TEXTAUSZUG
◇ ◇ ◇

Probelauf für Impfanreiz
Aus epidemiologischer Sicht sind Massentests drei Wochen nach Weihnachten nicht besonders sinnvoll. Einen Erkenntnisgewinn wird es dennoch geben.
Der Strategie des Freitestens eine Woche vor dem Ende des dritten harten Lockdowns liegt eine fundamentale Fehleinschätzung zugrunde – oder aber sie ist nur ein Probelauf für möglicherweise erforderliche Anreize zur Erhöhung der Impfbereitschaft, die allen aktuellen Umfragen zufolge unter 50 Prozent liegt und dazu führen könnte, dass die Pandemie länger dauert als notwendig.
Auf die Ankündigung von Fluggesellschaften und Urlaubsdestinationen, nur geimpfte Kunden bzw. Gäste zu akzeptieren, kann sich die Regierung jedenfalls nicht verlassen. Denn sollte sich in Europa eine geringe Durchimpfungsrate abzeichnen, werden es sich Airlines, Hotels und vom Tourismus abhängige Länder sehr genau überlegen, ob sie auf große Teile der Bevölkerung verzichten wollen.
Es dennoch darauf ankommen zu lassen und an Eigenverantwortung, Pflichtbewusstsein sowie Solidarität zu appellieren, wäre ein riskantes Unterfangen – weswegen bereits über unterschiedliche Modelle wie etwa Gutscheine nachgedacht wird, die gleichzeitig auch die Wirtschaft ankurbeln würden. Oder an die Fortsetzung der zehntägigen Heim-Quarantäne, in die sich Nicht-Geimpfte nach einem Auslandsurlaub begeben müssen.

◇ ◇ ◇

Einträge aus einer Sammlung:
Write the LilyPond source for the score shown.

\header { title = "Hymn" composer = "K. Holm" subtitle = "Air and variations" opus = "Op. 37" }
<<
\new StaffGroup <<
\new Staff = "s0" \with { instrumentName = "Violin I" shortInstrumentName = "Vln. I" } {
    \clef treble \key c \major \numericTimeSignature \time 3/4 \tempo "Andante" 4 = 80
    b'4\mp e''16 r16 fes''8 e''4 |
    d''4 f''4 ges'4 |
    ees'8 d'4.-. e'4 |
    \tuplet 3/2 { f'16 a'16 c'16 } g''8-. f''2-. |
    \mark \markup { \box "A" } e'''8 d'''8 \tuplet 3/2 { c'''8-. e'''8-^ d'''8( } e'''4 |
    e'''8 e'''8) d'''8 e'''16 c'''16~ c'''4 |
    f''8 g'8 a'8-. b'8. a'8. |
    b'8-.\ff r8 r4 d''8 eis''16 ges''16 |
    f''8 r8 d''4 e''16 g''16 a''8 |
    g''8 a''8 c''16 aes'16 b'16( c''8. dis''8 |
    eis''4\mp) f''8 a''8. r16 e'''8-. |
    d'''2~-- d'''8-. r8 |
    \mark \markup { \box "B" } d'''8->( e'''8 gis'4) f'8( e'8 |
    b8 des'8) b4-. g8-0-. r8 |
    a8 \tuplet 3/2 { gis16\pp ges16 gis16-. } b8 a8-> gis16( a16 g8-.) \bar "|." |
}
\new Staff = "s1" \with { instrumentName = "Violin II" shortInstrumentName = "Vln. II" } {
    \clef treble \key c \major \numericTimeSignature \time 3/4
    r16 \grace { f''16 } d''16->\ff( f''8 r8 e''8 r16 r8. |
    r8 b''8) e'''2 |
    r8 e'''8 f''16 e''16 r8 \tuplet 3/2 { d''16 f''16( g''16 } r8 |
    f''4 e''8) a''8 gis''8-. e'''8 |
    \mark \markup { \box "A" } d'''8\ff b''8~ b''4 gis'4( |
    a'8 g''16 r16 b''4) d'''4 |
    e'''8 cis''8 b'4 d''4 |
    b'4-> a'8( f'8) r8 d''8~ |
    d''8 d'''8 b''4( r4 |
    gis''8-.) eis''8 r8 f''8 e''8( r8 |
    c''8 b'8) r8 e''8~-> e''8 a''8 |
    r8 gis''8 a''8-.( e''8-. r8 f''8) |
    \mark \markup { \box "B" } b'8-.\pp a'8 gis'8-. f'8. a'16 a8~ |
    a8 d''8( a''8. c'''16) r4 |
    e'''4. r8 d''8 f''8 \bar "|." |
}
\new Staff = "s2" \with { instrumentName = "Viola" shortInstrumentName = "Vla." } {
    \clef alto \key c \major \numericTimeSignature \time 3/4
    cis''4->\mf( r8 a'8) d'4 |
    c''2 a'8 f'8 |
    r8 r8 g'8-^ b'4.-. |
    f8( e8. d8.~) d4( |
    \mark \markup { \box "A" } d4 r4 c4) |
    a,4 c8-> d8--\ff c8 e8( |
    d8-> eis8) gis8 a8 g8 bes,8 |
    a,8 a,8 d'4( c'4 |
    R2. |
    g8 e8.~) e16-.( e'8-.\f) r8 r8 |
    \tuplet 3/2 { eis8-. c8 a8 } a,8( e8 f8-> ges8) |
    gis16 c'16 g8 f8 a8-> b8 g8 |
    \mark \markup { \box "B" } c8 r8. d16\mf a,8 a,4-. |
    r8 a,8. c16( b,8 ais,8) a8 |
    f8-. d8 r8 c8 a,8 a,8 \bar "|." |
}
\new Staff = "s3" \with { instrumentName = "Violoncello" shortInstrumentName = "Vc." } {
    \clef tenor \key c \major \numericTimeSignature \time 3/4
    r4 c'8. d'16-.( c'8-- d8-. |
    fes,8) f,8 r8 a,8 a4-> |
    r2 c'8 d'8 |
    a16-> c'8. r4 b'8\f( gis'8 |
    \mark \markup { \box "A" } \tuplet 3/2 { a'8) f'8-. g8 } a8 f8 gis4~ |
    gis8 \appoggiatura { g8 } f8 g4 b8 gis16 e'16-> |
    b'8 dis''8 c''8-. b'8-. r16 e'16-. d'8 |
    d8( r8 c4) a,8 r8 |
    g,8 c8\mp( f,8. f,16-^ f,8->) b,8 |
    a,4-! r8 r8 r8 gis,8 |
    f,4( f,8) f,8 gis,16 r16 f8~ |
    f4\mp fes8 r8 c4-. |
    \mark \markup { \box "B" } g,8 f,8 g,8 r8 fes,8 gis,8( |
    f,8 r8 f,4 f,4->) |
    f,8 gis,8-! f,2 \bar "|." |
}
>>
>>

◇ ◇ ◇

FRAGEN ZUM MATERIAL
a) Schreiben Sie aus dem Text zum Impfanreiz die Stelle von „Es dennoch darauf“ bis „Auslandsurlaub begeben müssen.“ wortgetreu ab.
b) Prüfen Sie, ob die folgenden Aussagen mit dem Text zum Impfanreiz übereinstimmen, und antworten Sie jeweils mit Ja oder Nein samt den entscheidenden Worten des Textes als wörtlichem Zitat.
(i) Die Impfbereitschaft liegt allen aktuellen Umfragen zufolge unter 50 Prozent.
(ii) Aus epidemiologischer Sicht sind Massentests drei Wochen nach Weihnachten besonders sinnvoll.
(iii) Die Regierung kann sich auf die Ankündigung von Fluggesellschaften und Urlaubsdestinationen verlassen, nur geimpfte Kunden bzw. Gäste zu akzeptieren.
c) Knüpfen Sie an den Text zum Impfanreiz an und schreiben Sie ihn nach seinem letzten Satz weiter.

IHRE ANTWORTEN
a)
Es dennoch darauf ankommen zu lassen und an Eigenverantwortung, Pflichtbewusstsein sowie Solidarität zu appellieren, wäre ein riskantes Unterfangen – weswegen bereits über unterschiedliche Modelle wie etwa Gutscheine nachgedacht wird, die gleichzeitig auch die Wirtschaft ankurbeln würden. Oder an die Fortsetzung der zehntägigen Heim-Quarantäne, in die sich Nicht-Geimpfte nach einem Auslandsurlaub begeben müssen.

b)
(i) Ja: „die allen aktuellen Umfragen zufolge unter 50 Prozent liegt“
(ii) Nein: „Aus epidemiologischer Sicht sind Massentests drei Wochen nach Weihnachten nicht besonders sinnvoll.“
(iii) Nein: „kann sich die Regierung jedenfalls nicht verlassen“

c)
Zurück zur (vermeintlichen) Fehleinschätzung: Bekanntermaßen dienen sämtliche Maßnahmen zur Kontaktreduktion dem Zweck, das Sprengen der Spitalskapazitäten zu verhindern. Zwar scheint die Lage derzeit im Griff zu sein, aber Superspreader-Events, die über Weihnachten programmiert sind, können zu einem erneuten starken Anstieg der Infektionen führen – mit der zeitverzögerten Folge einer Überlastung der Intensivstationen. Kanzler Sebastian Kurz selbst sagte am Freitag im ORF, es sei „weltfremd“zu glauben, dass am 24. und 25. Dezember auf Familienzusammenkünfte, wenn auch nur im kleinen Kreis, verzichtet wird.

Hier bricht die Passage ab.